The Clean Energy Campaign was initiated by a group of students who wanted to address the need for renewable energy on campus. These students led a campaign that pushed Evergreen into a leading role in the sustainability movement of higher education. In the winter of 2005, an overwhelming majority of the voting students approved the Clean Energy Initiative.
Polls closed on January 7th, 2005, with a voter turnout of 28% and a majority of 91% in favor of the Clean Energy Fee. The campaign was spearheaded by Brad Bishop, and combined the efforts of several student groups, including WashPIRG, Students at Evergreen for Ecological Design (SEED), the Environmental Resource Center (ERC), Developing Ecological Agriculture Practices (DEAP), and Greener Futures.
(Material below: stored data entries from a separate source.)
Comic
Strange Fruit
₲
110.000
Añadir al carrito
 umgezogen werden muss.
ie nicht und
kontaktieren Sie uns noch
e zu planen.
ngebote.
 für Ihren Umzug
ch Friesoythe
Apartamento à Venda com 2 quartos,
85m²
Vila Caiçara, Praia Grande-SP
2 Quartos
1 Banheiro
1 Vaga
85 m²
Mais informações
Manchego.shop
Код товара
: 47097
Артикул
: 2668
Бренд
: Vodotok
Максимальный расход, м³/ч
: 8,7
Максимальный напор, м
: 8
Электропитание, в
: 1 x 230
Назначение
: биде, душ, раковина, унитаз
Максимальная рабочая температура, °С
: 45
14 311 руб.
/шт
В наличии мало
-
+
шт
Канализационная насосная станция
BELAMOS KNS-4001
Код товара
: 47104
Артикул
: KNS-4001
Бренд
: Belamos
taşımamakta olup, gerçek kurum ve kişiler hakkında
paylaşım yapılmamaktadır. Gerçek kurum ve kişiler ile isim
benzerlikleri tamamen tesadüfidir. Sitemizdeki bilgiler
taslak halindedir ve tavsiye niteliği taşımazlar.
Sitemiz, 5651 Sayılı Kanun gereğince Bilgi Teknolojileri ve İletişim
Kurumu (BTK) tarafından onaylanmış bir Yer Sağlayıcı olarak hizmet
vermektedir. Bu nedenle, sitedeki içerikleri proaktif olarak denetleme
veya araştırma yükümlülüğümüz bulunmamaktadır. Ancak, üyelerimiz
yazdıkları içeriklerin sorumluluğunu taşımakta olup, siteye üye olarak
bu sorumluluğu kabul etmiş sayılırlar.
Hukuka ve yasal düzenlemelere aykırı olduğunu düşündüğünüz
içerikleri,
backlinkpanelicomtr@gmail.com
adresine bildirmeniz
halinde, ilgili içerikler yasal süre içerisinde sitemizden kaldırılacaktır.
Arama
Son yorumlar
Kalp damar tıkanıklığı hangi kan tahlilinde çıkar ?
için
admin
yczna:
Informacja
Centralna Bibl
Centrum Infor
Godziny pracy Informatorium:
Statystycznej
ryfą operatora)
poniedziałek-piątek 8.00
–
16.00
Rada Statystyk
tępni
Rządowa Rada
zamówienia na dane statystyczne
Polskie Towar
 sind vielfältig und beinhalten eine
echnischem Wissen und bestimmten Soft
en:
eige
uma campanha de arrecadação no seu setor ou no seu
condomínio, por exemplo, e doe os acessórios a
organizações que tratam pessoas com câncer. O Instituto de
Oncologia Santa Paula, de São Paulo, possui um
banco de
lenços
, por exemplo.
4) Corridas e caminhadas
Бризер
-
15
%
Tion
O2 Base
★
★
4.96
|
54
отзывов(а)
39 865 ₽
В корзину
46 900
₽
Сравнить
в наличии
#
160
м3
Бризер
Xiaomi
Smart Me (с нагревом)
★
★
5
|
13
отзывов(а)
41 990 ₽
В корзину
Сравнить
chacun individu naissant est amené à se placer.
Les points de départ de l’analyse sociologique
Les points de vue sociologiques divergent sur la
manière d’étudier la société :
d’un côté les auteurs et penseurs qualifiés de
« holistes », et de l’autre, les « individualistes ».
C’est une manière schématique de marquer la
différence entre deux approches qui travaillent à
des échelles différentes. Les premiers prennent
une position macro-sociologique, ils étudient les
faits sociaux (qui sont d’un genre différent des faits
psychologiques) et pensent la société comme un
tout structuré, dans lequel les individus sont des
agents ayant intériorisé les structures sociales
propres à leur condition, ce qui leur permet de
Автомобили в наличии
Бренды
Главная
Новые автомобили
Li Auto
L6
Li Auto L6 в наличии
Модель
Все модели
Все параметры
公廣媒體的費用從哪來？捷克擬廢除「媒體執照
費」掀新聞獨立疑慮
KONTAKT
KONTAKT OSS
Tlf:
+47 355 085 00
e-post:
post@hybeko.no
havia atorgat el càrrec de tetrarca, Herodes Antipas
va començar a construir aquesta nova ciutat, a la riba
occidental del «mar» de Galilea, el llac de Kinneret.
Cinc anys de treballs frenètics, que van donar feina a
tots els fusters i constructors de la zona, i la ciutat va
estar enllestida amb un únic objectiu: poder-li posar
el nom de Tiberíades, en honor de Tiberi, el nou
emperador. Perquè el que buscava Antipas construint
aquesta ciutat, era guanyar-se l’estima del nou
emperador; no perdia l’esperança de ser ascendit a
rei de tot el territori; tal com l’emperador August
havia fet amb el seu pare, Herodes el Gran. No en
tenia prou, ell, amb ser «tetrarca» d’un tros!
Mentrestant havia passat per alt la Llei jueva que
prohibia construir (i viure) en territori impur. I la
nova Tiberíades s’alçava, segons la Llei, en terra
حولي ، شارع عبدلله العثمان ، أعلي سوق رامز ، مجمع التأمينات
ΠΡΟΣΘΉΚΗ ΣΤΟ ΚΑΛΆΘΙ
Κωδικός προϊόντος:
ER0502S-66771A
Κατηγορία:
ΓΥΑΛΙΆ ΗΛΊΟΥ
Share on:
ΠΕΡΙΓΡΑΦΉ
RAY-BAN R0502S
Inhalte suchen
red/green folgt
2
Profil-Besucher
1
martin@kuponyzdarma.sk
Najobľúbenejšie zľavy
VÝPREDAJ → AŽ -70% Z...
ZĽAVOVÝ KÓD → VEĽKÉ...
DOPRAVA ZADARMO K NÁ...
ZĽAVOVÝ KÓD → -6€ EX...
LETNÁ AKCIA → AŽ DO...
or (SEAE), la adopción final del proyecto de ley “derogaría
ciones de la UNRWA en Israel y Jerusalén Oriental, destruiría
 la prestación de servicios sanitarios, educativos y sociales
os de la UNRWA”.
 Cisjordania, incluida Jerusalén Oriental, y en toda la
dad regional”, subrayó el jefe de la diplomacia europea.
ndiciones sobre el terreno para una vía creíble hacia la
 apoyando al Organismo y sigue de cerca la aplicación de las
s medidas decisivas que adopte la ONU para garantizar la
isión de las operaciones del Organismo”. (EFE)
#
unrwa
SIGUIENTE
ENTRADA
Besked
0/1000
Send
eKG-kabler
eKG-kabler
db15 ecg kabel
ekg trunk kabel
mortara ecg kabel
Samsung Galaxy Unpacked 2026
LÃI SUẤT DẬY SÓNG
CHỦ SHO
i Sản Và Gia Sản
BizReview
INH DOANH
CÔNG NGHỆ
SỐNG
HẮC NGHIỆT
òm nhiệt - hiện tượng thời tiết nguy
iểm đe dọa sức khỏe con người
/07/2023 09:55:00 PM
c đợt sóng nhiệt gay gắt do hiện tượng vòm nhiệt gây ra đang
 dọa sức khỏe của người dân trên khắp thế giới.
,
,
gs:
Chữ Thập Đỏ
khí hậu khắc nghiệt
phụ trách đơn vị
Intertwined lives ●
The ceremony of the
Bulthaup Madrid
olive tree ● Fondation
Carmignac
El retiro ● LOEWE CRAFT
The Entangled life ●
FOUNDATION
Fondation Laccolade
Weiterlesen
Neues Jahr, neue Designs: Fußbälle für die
Beginning in the fall of 2005, students began to pay a $1 per credit Clean Energy Fee. Since then, the students have been purchasing renewable energy credits to offset 100% of the electricity consumed by the college. The fee is structured: 90% of the fund for renewable energy credits for the college, and 10% for on-campus renewable energy projects. The original vision for the Clean Energy Committee was to increase Evergreen’s academic role in generating its own clean energy and research in this field. The idea is that school would become self-sufficient and eliminate the need to purchase energy offsets.
With the increase of energy efficiency on campus, and the declining cost of Green Tags through Puget Sound Energy, roughly 50% of the fee is needed to cover the cost of renewable energy credits. The remaining funds are reserved for on-campus projects, and are allocated by the Clean Energy Committee.
Students have funded renewable energy projects on campus, including electric vehicles, the student-run Biodiesel Project, the solar cell array on top of the library, and the Bike Share Program. In 2009, Evergreen took a bold move in the direction of renewable energy research when students funded one third of a biomass gasification feasibility study to replace the use of natural gas on campus.
Many students were interested in other projects that relate to Evergreen’s sustainability goals that did not align with the topic of clean energy. In the fall of 2009, another student election was held to amend the Clean Energy Initiative. Students voted to expand the scope of the Clean Energy Committee to include resource conservation. Since then, the committee has funded an edible forest garden, a wetland restoration project, an efficient dishwasher for the Flaming Eggplant, a food sovereignty film series, and Synergy: Evergreen’s annual sustainable living conference.
Thank you students! Evergreen has a rare financial resource committed to sustainability on campus, creating opportunities for everyone to be involved.